Sebagai hasil dari upaya restorasi ini, populasi Prickly Pear di South Plaza kini meningkat menjadi sekitar 1.200 kaktus, dan restorasi alami melalui benih mendapatkan momentumnya.
Wisatawan dan penduduk lokal akan selalu memberikan dampak terhadap satwa liar; menginjak-injak tanaman secara langsung, pembebasan spesies invasif seperti tikus dan tikus, dan mengubah habitat melalui konstruksi.
Jadi, sangat penting bagi organisasi seperti CDF untuk bekerja sama dengan masyarakat untuk mengurangi dampaknya.
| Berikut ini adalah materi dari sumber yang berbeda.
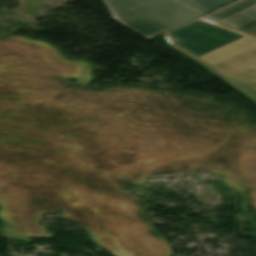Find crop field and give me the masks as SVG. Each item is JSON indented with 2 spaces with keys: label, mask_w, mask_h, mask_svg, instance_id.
<instances>
[{
  "label": "crop field",
  "mask_w": 256,
  "mask_h": 256,
  "mask_svg": "<svg viewBox=\"0 0 256 256\" xmlns=\"http://www.w3.org/2000/svg\"><path fill=\"white\" fill-rule=\"evenodd\" d=\"M199 20L205 21L207 23L222 27L224 29L236 32L238 34L256 40V37L253 35L237 31L227 26L210 21L208 19L201 18ZM163 36L172 45L173 48L181 51L188 57L201 63L211 72L220 76L231 86H233L239 92H241L250 100L256 103V46L212 66L206 61L202 60L201 58L180 48L177 44L173 42L168 33Z\"/></svg>",
  "instance_id": "crop-field-3"
},
{
  "label": "crop field",
  "mask_w": 256,
  "mask_h": 256,
  "mask_svg": "<svg viewBox=\"0 0 256 256\" xmlns=\"http://www.w3.org/2000/svg\"><path fill=\"white\" fill-rule=\"evenodd\" d=\"M175 43L214 65L256 45V41L196 20L169 32Z\"/></svg>",
  "instance_id": "crop-field-2"
},
{
  "label": "crop field",
  "mask_w": 256,
  "mask_h": 256,
  "mask_svg": "<svg viewBox=\"0 0 256 256\" xmlns=\"http://www.w3.org/2000/svg\"><path fill=\"white\" fill-rule=\"evenodd\" d=\"M206 18L256 35V0H242Z\"/></svg>",
  "instance_id": "crop-field-4"
},
{
  "label": "crop field",
  "mask_w": 256,
  "mask_h": 256,
  "mask_svg": "<svg viewBox=\"0 0 256 256\" xmlns=\"http://www.w3.org/2000/svg\"><path fill=\"white\" fill-rule=\"evenodd\" d=\"M187 2H190L208 12L221 7L233 0H185ZM234 2V1H233Z\"/></svg>",
  "instance_id": "crop-field-5"
},
{
  "label": "crop field",
  "mask_w": 256,
  "mask_h": 256,
  "mask_svg": "<svg viewBox=\"0 0 256 256\" xmlns=\"http://www.w3.org/2000/svg\"><path fill=\"white\" fill-rule=\"evenodd\" d=\"M112 19L150 40L204 14L182 0H103Z\"/></svg>",
  "instance_id": "crop-field-1"
}]
</instances>
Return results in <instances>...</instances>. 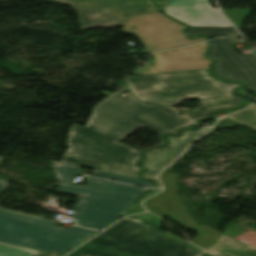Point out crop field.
Instances as JSON below:
<instances>
[{"instance_id":"obj_1","label":"crop field","mask_w":256,"mask_h":256,"mask_svg":"<svg viewBox=\"0 0 256 256\" xmlns=\"http://www.w3.org/2000/svg\"><path fill=\"white\" fill-rule=\"evenodd\" d=\"M195 125L171 107L146 105L130 93H112L94 107L86 127L70 128L61 162L139 179L141 152L120 140L138 126L163 135Z\"/></svg>"},{"instance_id":"obj_2","label":"crop field","mask_w":256,"mask_h":256,"mask_svg":"<svg viewBox=\"0 0 256 256\" xmlns=\"http://www.w3.org/2000/svg\"><path fill=\"white\" fill-rule=\"evenodd\" d=\"M208 70L132 76L125 82L133 95L145 102L174 105L183 98H203L199 101L203 106L184 115L197 122L214 110L239 107L243 100L233 95L241 84L223 83L211 77Z\"/></svg>"},{"instance_id":"obj_3","label":"crop field","mask_w":256,"mask_h":256,"mask_svg":"<svg viewBox=\"0 0 256 256\" xmlns=\"http://www.w3.org/2000/svg\"><path fill=\"white\" fill-rule=\"evenodd\" d=\"M140 219L126 218L68 256H195Z\"/></svg>"},{"instance_id":"obj_4","label":"crop field","mask_w":256,"mask_h":256,"mask_svg":"<svg viewBox=\"0 0 256 256\" xmlns=\"http://www.w3.org/2000/svg\"><path fill=\"white\" fill-rule=\"evenodd\" d=\"M6 181L0 180V192ZM57 221L0 209V241L62 256L97 231L53 226Z\"/></svg>"},{"instance_id":"obj_5","label":"crop field","mask_w":256,"mask_h":256,"mask_svg":"<svg viewBox=\"0 0 256 256\" xmlns=\"http://www.w3.org/2000/svg\"><path fill=\"white\" fill-rule=\"evenodd\" d=\"M78 12L82 30L123 26L131 16L158 11L152 0H56Z\"/></svg>"},{"instance_id":"obj_6","label":"crop field","mask_w":256,"mask_h":256,"mask_svg":"<svg viewBox=\"0 0 256 256\" xmlns=\"http://www.w3.org/2000/svg\"><path fill=\"white\" fill-rule=\"evenodd\" d=\"M52 167L60 181L58 192L131 207L137 196L150 190L91 177L86 178V181L91 182L87 187L73 186L71 181L79 167L57 162H53Z\"/></svg>"},{"instance_id":"obj_7","label":"crop field","mask_w":256,"mask_h":256,"mask_svg":"<svg viewBox=\"0 0 256 256\" xmlns=\"http://www.w3.org/2000/svg\"><path fill=\"white\" fill-rule=\"evenodd\" d=\"M159 177L165 189L159 195L146 200L144 206L158 216L166 215L186 228L199 231V235L191 242L204 249L218 242L222 233L193 223L182 202L176 195L174 176L161 173Z\"/></svg>"},{"instance_id":"obj_8","label":"crop field","mask_w":256,"mask_h":256,"mask_svg":"<svg viewBox=\"0 0 256 256\" xmlns=\"http://www.w3.org/2000/svg\"><path fill=\"white\" fill-rule=\"evenodd\" d=\"M121 30L139 37L145 46L142 54L196 43L181 40L174 26L154 13L131 17Z\"/></svg>"},{"instance_id":"obj_9","label":"crop field","mask_w":256,"mask_h":256,"mask_svg":"<svg viewBox=\"0 0 256 256\" xmlns=\"http://www.w3.org/2000/svg\"><path fill=\"white\" fill-rule=\"evenodd\" d=\"M209 57L216 60L214 73L226 80H242L256 92V54H237L230 46L243 39H213ZM235 44V43H234Z\"/></svg>"},{"instance_id":"obj_10","label":"crop field","mask_w":256,"mask_h":256,"mask_svg":"<svg viewBox=\"0 0 256 256\" xmlns=\"http://www.w3.org/2000/svg\"><path fill=\"white\" fill-rule=\"evenodd\" d=\"M201 48L199 44L151 54L157 64L137 67L134 75L204 69L203 62L198 59Z\"/></svg>"},{"instance_id":"obj_11","label":"crop field","mask_w":256,"mask_h":256,"mask_svg":"<svg viewBox=\"0 0 256 256\" xmlns=\"http://www.w3.org/2000/svg\"><path fill=\"white\" fill-rule=\"evenodd\" d=\"M164 12L193 26H231L208 0H169Z\"/></svg>"},{"instance_id":"obj_12","label":"crop field","mask_w":256,"mask_h":256,"mask_svg":"<svg viewBox=\"0 0 256 256\" xmlns=\"http://www.w3.org/2000/svg\"><path fill=\"white\" fill-rule=\"evenodd\" d=\"M208 128L209 127H206L198 131L186 130L182 133L181 137L169 136V145L146 152L147 158L143 165L147 170L143 172L142 177L145 179H153L157 187H160L159 182L155 179L157 172L170 164L193 140L202 135L201 133Z\"/></svg>"},{"instance_id":"obj_13","label":"crop field","mask_w":256,"mask_h":256,"mask_svg":"<svg viewBox=\"0 0 256 256\" xmlns=\"http://www.w3.org/2000/svg\"><path fill=\"white\" fill-rule=\"evenodd\" d=\"M130 208L80 197L70 218L78 226L100 229L126 214Z\"/></svg>"},{"instance_id":"obj_14","label":"crop field","mask_w":256,"mask_h":256,"mask_svg":"<svg viewBox=\"0 0 256 256\" xmlns=\"http://www.w3.org/2000/svg\"><path fill=\"white\" fill-rule=\"evenodd\" d=\"M206 253L215 256H256V249L232 237L222 235L221 239Z\"/></svg>"},{"instance_id":"obj_15","label":"crop field","mask_w":256,"mask_h":256,"mask_svg":"<svg viewBox=\"0 0 256 256\" xmlns=\"http://www.w3.org/2000/svg\"><path fill=\"white\" fill-rule=\"evenodd\" d=\"M236 126H245L249 128V130L256 132V104L242 112L233 114L226 119L219 121L216 125L218 128H230Z\"/></svg>"},{"instance_id":"obj_16","label":"crop field","mask_w":256,"mask_h":256,"mask_svg":"<svg viewBox=\"0 0 256 256\" xmlns=\"http://www.w3.org/2000/svg\"><path fill=\"white\" fill-rule=\"evenodd\" d=\"M190 37L205 34L210 37H241L232 27H197L187 29Z\"/></svg>"},{"instance_id":"obj_17","label":"crop field","mask_w":256,"mask_h":256,"mask_svg":"<svg viewBox=\"0 0 256 256\" xmlns=\"http://www.w3.org/2000/svg\"><path fill=\"white\" fill-rule=\"evenodd\" d=\"M39 251H34L0 242V256H36Z\"/></svg>"},{"instance_id":"obj_18","label":"crop field","mask_w":256,"mask_h":256,"mask_svg":"<svg viewBox=\"0 0 256 256\" xmlns=\"http://www.w3.org/2000/svg\"><path fill=\"white\" fill-rule=\"evenodd\" d=\"M94 173H95V175H94L95 177L106 178V179L123 182V183H128V184H133V185H137V186H141V187H152V183L142 181V180L127 178V177L113 175V174L104 173V172H100V171H94Z\"/></svg>"},{"instance_id":"obj_19","label":"crop field","mask_w":256,"mask_h":256,"mask_svg":"<svg viewBox=\"0 0 256 256\" xmlns=\"http://www.w3.org/2000/svg\"><path fill=\"white\" fill-rule=\"evenodd\" d=\"M225 15L233 22V24L240 28L241 20L251 15V9H236V10H222Z\"/></svg>"},{"instance_id":"obj_20","label":"crop field","mask_w":256,"mask_h":256,"mask_svg":"<svg viewBox=\"0 0 256 256\" xmlns=\"http://www.w3.org/2000/svg\"><path fill=\"white\" fill-rule=\"evenodd\" d=\"M156 14H157L158 16H160V17L166 19L167 21L171 22V23L175 26L176 31H177L178 35L181 37V39L189 40V39H187V38L182 34V32H181V30H182L183 28H185L182 24H179V23L174 22L172 19H170L169 17L163 15V14L160 13V12H156ZM205 40H206V38L201 37V38H199V39H197V40H191V41L202 42V41H205Z\"/></svg>"},{"instance_id":"obj_21","label":"crop field","mask_w":256,"mask_h":256,"mask_svg":"<svg viewBox=\"0 0 256 256\" xmlns=\"http://www.w3.org/2000/svg\"><path fill=\"white\" fill-rule=\"evenodd\" d=\"M134 217H142L145 218L147 220L148 223H152L154 225H157L158 227H160L161 221L162 219L158 218L157 216L150 214V213H146V214H140V215H134Z\"/></svg>"},{"instance_id":"obj_22","label":"crop field","mask_w":256,"mask_h":256,"mask_svg":"<svg viewBox=\"0 0 256 256\" xmlns=\"http://www.w3.org/2000/svg\"><path fill=\"white\" fill-rule=\"evenodd\" d=\"M159 190H160V189H156V191L150 192V193L146 194L145 196H143L141 199H139L138 202H137V204H136V206H135V208H134V210L132 211V213L135 214V213H140V212L145 211V210L143 209V207L140 206L141 201H142L144 198H146V197H148V196H150V195H152V194H155V193L159 192Z\"/></svg>"},{"instance_id":"obj_23","label":"crop field","mask_w":256,"mask_h":256,"mask_svg":"<svg viewBox=\"0 0 256 256\" xmlns=\"http://www.w3.org/2000/svg\"><path fill=\"white\" fill-rule=\"evenodd\" d=\"M208 44H209V42L202 43L203 48H202V50L200 52V56H199V59L205 63V69L210 68V64H211V61L204 58V54H205Z\"/></svg>"},{"instance_id":"obj_24","label":"crop field","mask_w":256,"mask_h":256,"mask_svg":"<svg viewBox=\"0 0 256 256\" xmlns=\"http://www.w3.org/2000/svg\"><path fill=\"white\" fill-rule=\"evenodd\" d=\"M164 233H165L167 236H170V237H172V238L178 239V240H180L182 243H185V244H187V245H189V246H191V247H194V248H196V249L202 251L201 249H199V248L193 246L192 244H190V243H188V242H186V241L181 240L180 238H178V237H176V236H174V235H172V234H170V233H168V232H164Z\"/></svg>"},{"instance_id":"obj_25","label":"crop field","mask_w":256,"mask_h":256,"mask_svg":"<svg viewBox=\"0 0 256 256\" xmlns=\"http://www.w3.org/2000/svg\"><path fill=\"white\" fill-rule=\"evenodd\" d=\"M250 104H252V102H250V101H247L246 102V107L248 106V105H250ZM245 108V107H244ZM239 110H241V109H239ZM235 111H238V110H232V111H226L225 113H227V114H230V113H233V112H235ZM220 113H222V112H219V113H216L215 114V120H218L219 119V117L217 116L218 114H220Z\"/></svg>"},{"instance_id":"obj_26","label":"crop field","mask_w":256,"mask_h":256,"mask_svg":"<svg viewBox=\"0 0 256 256\" xmlns=\"http://www.w3.org/2000/svg\"><path fill=\"white\" fill-rule=\"evenodd\" d=\"M156 1H157L158 5H159L160 9L164 10L168 0H156Z\"/></svg>"},{"instance_id":"obj_27","label":"crop field","mask_w":256,"mask_h":256,"mask_svg":"<svg viewBox=\"0 0 256 256\" xmlns=\"http://www.w3.org/2000/svg\"><path fill=\"white\" fill-rule=\"evenodd\" d=\"M130 54H134V53H137V51L135 49H131L128 51Z\"/></svg>"},{"instance_id":"obj_28","label":"crop field","mask_w":256,"mask_h":256,"mask_svg":"<svg viewBox=\"0 0 256 256\" xmlns=\"http://www.w3.org/2000/svg\"><path fill=\"white\" fill-rule=\"evenodd\" d=\"M201 256H203V255H201Z\"/></svg>"}]
</instances>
Misalnya, warga Santa Cruz didorong untuk menanam tanaman endemik dibandingkan tanaman hias di kebun mereka.
Sebagai bagian dari program Galápagos Verde 2050, Stasiun Penelitian Charles Darwin mengadakan hari terbuka dan bekerja dengan anak-anak sekolah untuk membuat ‘taman ekologi’, mengajari mereka tentang warisan keanekaragaman hayati di rumah mereka.
Dan untuk komunitas internasional yang peduli kura-kura raksasa dan permata Galapagos lainnya dari jauh, mereka menekankan bahwa kebangkitan hanya berhasil jika tanaman juga ada dalam gambarannya.